Apple’s Lisa Jackson today announced that it is investing in a project to restore and protect mangroves across a 27,000-acre forest in Colombia. Fast Company reports that Jackson, who serves as Apple’s VP of environment, policy, and social initiatives, made the announcement at the Global Climate Action Summit today in San Francisco.
The project will see Apple work to protect and restore mangroves in a 27,000-acre forest along the coastline of Colombia.

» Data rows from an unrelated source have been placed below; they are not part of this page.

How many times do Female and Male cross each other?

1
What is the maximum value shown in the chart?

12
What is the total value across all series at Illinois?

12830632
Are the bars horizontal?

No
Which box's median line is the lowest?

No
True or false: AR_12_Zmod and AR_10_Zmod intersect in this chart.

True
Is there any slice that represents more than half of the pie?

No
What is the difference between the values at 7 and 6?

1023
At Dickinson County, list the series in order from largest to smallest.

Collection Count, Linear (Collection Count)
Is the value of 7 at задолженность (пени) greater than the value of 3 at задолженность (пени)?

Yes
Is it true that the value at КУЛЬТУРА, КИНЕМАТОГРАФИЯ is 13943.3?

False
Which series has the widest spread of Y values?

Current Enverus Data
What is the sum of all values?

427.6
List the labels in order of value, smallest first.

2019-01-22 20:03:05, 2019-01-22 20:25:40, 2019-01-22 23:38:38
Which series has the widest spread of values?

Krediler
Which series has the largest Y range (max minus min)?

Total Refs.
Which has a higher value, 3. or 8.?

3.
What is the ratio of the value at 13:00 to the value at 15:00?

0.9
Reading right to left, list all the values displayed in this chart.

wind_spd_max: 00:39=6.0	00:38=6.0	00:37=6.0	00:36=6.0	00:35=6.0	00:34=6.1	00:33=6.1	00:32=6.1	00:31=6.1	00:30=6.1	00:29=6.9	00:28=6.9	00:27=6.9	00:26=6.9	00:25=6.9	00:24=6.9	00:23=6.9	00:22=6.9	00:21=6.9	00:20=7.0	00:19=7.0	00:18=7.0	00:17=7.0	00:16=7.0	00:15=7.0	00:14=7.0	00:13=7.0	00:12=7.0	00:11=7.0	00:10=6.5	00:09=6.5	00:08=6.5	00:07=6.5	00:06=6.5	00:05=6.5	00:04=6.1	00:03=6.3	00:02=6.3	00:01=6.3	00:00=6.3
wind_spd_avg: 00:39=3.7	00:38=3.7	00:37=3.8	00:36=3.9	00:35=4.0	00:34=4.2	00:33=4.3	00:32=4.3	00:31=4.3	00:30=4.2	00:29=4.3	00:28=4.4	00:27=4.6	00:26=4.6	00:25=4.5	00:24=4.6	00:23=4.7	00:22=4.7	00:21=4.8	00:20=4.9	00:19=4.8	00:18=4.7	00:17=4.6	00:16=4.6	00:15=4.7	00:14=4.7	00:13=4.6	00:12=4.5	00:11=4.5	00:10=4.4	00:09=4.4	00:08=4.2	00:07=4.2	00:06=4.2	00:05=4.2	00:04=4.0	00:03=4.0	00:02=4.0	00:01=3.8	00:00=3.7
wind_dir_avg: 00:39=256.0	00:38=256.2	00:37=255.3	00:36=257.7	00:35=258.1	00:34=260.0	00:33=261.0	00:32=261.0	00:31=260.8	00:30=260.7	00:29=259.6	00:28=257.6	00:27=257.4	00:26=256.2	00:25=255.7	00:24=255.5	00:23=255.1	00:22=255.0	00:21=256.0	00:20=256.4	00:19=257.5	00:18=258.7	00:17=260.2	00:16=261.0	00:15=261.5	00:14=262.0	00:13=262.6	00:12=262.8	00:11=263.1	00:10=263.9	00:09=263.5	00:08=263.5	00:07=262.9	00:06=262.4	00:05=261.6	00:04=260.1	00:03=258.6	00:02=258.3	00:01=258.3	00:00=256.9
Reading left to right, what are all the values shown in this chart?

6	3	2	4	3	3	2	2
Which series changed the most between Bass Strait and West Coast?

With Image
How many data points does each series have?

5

Jackson says that mangroves can store up to ten times more carbon than a terrestrial forrest:
“These forests are critical because they’re one of nature’s most important tools in the battle against climate change–they can absorb and store up to ten times more carbon than a terrestrial forest,” Lisa Jackson, Apple’s vice president of environment, policy, and social initiatives told an audience at the Global Climate Action Summit in San Francisco today.
Further, Jackson touted Apple’s commitment to clean energy and said there is no conflict between a healthy planet and a healthy bottom line:
“I’m here today to tell you–unequivocally–that there is no conflict between a healthy planet and a healthy bottom line,” Jackson told the audience at the Global Climate Action Summit. “It’s a false choice, and it’s one we must reject.”
M. Sanjayan, CEO of Conservation International, which which Apple is partnering for this project, explained that ending the destruction of mangroves is one of the biggest things that can be done to combat climate change:
Mangrove trees “have the densest carbon storage of any habitat on Earth,” says M. Sanjayan, chief executive officer of the nonprofit Conservation International, which partnered with Apple on the project. “If you want to actually change the thermostat of the world in your lifetime, then ending the destruction of mangroves and restoring them is one of the biggest things you can do.”
Jackson took the stage at Apple’s September event yesterday to tout the company’s commitment to leaving the planet better than it was found. Apple also recently announced a $300 million China Clean Energy Fund.